● **Dataset entries**
"""

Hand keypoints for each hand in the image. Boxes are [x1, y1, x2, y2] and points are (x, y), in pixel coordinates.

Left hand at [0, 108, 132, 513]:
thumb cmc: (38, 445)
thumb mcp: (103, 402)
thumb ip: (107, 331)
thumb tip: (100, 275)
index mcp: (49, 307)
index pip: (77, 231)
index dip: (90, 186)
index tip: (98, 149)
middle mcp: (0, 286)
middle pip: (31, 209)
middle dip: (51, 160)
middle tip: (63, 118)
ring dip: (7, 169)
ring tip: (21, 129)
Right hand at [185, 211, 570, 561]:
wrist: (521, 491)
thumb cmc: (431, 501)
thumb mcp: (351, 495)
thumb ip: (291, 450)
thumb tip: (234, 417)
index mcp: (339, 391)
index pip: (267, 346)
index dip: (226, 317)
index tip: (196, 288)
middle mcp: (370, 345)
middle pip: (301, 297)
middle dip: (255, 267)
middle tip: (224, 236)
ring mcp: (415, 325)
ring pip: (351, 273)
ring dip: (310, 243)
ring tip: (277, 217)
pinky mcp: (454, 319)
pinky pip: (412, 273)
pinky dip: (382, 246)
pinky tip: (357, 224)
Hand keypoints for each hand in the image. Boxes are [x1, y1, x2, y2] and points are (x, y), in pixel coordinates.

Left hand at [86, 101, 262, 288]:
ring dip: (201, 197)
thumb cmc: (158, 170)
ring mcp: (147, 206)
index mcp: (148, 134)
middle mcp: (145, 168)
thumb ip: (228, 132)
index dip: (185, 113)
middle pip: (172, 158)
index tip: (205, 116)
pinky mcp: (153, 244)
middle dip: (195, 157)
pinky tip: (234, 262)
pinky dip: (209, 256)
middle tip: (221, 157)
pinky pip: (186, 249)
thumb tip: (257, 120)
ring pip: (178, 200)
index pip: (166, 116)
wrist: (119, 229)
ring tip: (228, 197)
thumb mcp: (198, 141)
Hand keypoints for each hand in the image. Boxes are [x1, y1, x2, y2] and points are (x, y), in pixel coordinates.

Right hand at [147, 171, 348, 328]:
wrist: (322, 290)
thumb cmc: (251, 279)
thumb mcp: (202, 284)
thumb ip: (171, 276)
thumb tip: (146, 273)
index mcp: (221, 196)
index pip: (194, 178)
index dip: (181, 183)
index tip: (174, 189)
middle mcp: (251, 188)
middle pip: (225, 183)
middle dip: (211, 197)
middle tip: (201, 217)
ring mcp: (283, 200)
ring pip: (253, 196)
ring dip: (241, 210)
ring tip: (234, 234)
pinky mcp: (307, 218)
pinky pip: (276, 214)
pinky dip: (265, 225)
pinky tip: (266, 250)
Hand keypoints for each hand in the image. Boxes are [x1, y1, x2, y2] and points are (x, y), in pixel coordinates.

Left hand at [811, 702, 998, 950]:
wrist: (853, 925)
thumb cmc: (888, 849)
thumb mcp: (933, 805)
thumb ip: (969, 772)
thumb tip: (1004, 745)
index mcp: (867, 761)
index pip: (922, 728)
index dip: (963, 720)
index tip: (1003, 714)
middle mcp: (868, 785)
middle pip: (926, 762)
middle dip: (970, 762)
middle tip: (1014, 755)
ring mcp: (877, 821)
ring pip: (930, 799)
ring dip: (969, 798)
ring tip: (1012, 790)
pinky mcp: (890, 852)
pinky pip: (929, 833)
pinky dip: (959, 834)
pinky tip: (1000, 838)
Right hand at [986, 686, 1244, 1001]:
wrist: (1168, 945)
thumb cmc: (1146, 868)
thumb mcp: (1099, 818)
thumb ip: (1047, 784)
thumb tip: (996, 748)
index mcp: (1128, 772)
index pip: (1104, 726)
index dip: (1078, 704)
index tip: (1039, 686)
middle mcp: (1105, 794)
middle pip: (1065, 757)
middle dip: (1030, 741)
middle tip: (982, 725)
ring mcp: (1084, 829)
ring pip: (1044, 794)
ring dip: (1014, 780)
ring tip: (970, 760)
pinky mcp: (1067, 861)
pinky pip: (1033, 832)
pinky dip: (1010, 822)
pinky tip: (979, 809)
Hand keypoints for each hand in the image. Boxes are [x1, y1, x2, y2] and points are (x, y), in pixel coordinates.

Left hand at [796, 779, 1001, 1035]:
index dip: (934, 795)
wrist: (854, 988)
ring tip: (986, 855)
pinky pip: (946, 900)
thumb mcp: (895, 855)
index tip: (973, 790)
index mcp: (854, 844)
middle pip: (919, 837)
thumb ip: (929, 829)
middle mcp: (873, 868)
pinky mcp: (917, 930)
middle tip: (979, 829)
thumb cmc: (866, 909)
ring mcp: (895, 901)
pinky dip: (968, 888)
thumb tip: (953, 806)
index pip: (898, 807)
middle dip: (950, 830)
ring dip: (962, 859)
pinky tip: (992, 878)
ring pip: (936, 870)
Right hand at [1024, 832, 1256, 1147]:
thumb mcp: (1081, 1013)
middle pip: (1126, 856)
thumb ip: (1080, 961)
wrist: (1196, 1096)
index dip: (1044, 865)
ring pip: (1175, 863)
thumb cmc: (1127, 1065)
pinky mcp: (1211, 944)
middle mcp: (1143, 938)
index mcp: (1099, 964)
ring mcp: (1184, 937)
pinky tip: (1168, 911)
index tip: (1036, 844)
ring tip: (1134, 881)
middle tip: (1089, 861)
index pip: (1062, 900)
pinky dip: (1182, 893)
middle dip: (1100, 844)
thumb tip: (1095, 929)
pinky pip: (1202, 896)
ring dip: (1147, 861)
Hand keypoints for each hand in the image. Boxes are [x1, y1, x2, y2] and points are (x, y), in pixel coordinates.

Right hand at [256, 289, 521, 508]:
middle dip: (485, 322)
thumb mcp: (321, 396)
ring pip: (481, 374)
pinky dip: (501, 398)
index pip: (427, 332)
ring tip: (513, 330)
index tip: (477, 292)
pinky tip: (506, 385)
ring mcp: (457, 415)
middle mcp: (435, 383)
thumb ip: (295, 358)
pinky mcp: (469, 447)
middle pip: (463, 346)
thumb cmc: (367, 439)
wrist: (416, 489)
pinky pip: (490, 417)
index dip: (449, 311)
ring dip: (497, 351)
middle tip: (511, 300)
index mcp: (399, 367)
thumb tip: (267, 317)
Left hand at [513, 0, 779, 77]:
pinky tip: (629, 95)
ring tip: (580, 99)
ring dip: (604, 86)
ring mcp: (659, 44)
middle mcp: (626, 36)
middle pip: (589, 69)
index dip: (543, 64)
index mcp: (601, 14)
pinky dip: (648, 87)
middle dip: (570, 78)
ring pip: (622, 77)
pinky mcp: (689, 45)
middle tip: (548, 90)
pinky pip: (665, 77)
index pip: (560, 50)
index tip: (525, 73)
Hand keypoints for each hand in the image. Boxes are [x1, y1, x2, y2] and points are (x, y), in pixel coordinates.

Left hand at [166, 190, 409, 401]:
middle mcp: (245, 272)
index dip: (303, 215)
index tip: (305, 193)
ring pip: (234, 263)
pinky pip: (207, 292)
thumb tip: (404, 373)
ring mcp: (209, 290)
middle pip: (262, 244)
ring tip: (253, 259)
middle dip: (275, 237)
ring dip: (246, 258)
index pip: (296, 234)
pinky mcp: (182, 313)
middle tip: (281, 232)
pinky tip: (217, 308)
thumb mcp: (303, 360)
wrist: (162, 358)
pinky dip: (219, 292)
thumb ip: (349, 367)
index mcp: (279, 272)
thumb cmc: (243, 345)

"""

If a line in the records above has the word "Left", copy it out.

Left hand at [0, 108, 132, 513]:
Left hand at [86, 101, 262, 288]:
Left hand at [811, 702, 998, 950]:
Left hand at [796, 779, 1001, 1035]:
Left hand at [513, 0, 779, 77]:
Left hand at [166, 190, 409, 401]:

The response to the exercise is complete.